We've all seen the photos of crying children on Santa's lap. From our vantage point, fully understanding that our kids are safe and will likely grow to love and look forward to this tradition, I get it, it can seem funny.
But this year my 16-month-old will undoubtedly be unimpressed by the idea of being thrust into the arms of an unknown person.
While I wouldn't exactly categorize her as clingy (daycare seems to have improved this greatly, she literally slammed the door on me at drop-off once!), she does prefer to take things slow and stay close to Mom and Dad.
So when we take our daughter to visit Santa next weekend, I won't be forcing her sit on Santa's lap and if she is wary of the situation overall, I won't make light of her feelings of fear.

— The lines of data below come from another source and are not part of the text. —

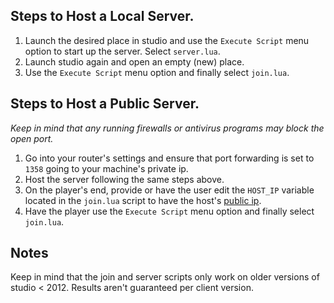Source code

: ## Steps to Host a Local Server.

1. Launch the desired place in studio and use the `Execute Script` menu option to start up the server. Select `server.lua`.
2. Launch studio again and open an empty (new) place.
3. Use the `Execute Script` menu option and finally select `join.lua`.

## Steps to Host a Public Server.
*Keep in mind that any running firewalls or antivirus programs may block the open port.*

1. Go into your router's settings and ensure that port forwarding is set to `1358` going to your machine's private ip.
2. Host the server following the same steps above.
3. On the player's end, provide or have the user edit the `HOST_IP` variable located in the `join.lua` script to have the host's [public ip](https://www.whatsmyip.org/).
4. Have the player use the `Execute Script` menu option and finally select `join.lua`.

## Notes
Keep in mind that the join and server scripts only work on older versions of studio < 2012. Results aren't guaranteed per client version.
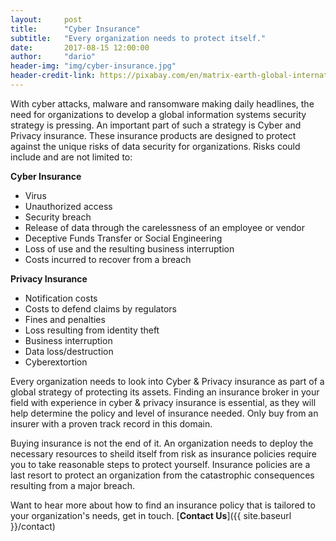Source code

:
 ```yaml
---
layout:     post
title:      "Cyber Insurance"
subtitle:   "Every organization needs to protect itself."
date:       2017-08-15 12:00:00
author:     "dario"
header-img: "img/cyber-insurance.jpg"
header-credit-link: https://pixabay.com/en/matrix-earth-global-international-2502958/
---
```


With cyber attacks, malware and ransomware making daily headlines, the need for organizations to develop a global information systems security strategy is pressing. An important part of such a strategy is Cyber and Privacy insurance. These insurance products are designed to protect against the unique risks of data security for organizations. Risks could include and are not limited to:

**Cyber Insurance**

* Virus
* Unauthorized access
* Security breach
* Release of data through the carelessness of an employee or vendor
* Deceptive Funds Transfer or Social Engineering
* Loss of use and the resulting business interruption
* Costs incurred to recover from a breach

**Privacy Insurance**

* Notification costs
* Costs to defend claims by regulators
* Fines and penalties
* Loss resulting from identity theft
* Business interruption
* Data loss/destruction
* Cyberextortion

Every organization needs to look into Cyber & Privacy insurance as part of a global strategy of protecting its assets. Finding an insurance broker in your field with experience in cyber & privacy insurance is essential, as they will help determine the policy and level of insurance needed. Only buy from an insurer with a proven track record in this domain.

Buying insurance is not the end of it. An organization needs to deploy the necessary resources to sheild itself from risk as insurance policies require you to take reasonable steps to protect yourself. Insurance policies are a last resort to protect an organization from the catastrophic consequences resulting from a major breach.

Want to hear more about how to find an insurance policy that is tailored to your organization's needs, get in touch. [**Contact Us**]({{ site.baseurl }}/contact)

Look, I realize this is not the most important parenting decision out there. And truly, if you are looking forward to the funny crying Santa photo, no judgement. I'm not saying there's nothing out there worth judging, but this certainly seems to falls short on that list.
Still, I look at this tradition as an opportunity to reinforce my daughter's understanding of her own bodily autonomy. Because let's face it: she's a baby, she doesn't have much.
When it's time to leave the swing but she doesn't want to, she is simply carried out. Her whole body is lifted up and maneuvered against her will! Things happen to her constantly throughout the day and there isn't much she can do - it's just part of her reality.
So why not take the opportunity, where we can, to show our small ones that they ultimately choose what happens to their bodies?
I recently saw a social media post about this that I liked. A Mom shared her kid's Santa photos over the years. Year one, a small baby is in Santa's lap, unphased. Year two the same baby, now much older, is in Mom's arms, about a foot away with Mom crouching toward Santa. Year three, Mom is sitting beside Santa, toddler in her lap. Then eventually the child is seen grinning on Santa's lap.
I love this because they clearly worked to figure out what the kid was comfortable with and made that work. It was no burden to anyone, and the tradition and photo were upheld.